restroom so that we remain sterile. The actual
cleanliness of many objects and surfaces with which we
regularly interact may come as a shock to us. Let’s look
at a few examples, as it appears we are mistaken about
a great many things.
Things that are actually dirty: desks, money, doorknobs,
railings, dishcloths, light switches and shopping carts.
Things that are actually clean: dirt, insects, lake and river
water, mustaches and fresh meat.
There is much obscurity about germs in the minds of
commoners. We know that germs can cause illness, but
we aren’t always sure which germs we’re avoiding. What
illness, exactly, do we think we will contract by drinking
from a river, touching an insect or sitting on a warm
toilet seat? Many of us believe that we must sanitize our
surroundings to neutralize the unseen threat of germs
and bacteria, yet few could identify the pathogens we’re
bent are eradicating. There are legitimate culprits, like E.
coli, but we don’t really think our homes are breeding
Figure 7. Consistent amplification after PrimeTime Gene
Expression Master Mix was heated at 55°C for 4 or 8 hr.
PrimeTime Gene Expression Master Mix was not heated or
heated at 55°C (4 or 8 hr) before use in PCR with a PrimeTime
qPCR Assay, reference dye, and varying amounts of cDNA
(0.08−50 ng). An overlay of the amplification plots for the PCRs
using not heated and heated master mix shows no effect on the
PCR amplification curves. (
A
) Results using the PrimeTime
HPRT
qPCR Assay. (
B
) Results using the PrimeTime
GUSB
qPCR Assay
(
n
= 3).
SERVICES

---*---

● Exercise requirements
Scan the data above; copy every line where "actually" appears.

● Answer to this task
Things that are actually dirty: desks, money, doorknobs,
Things that are actually clean: dirt, insects, lake and river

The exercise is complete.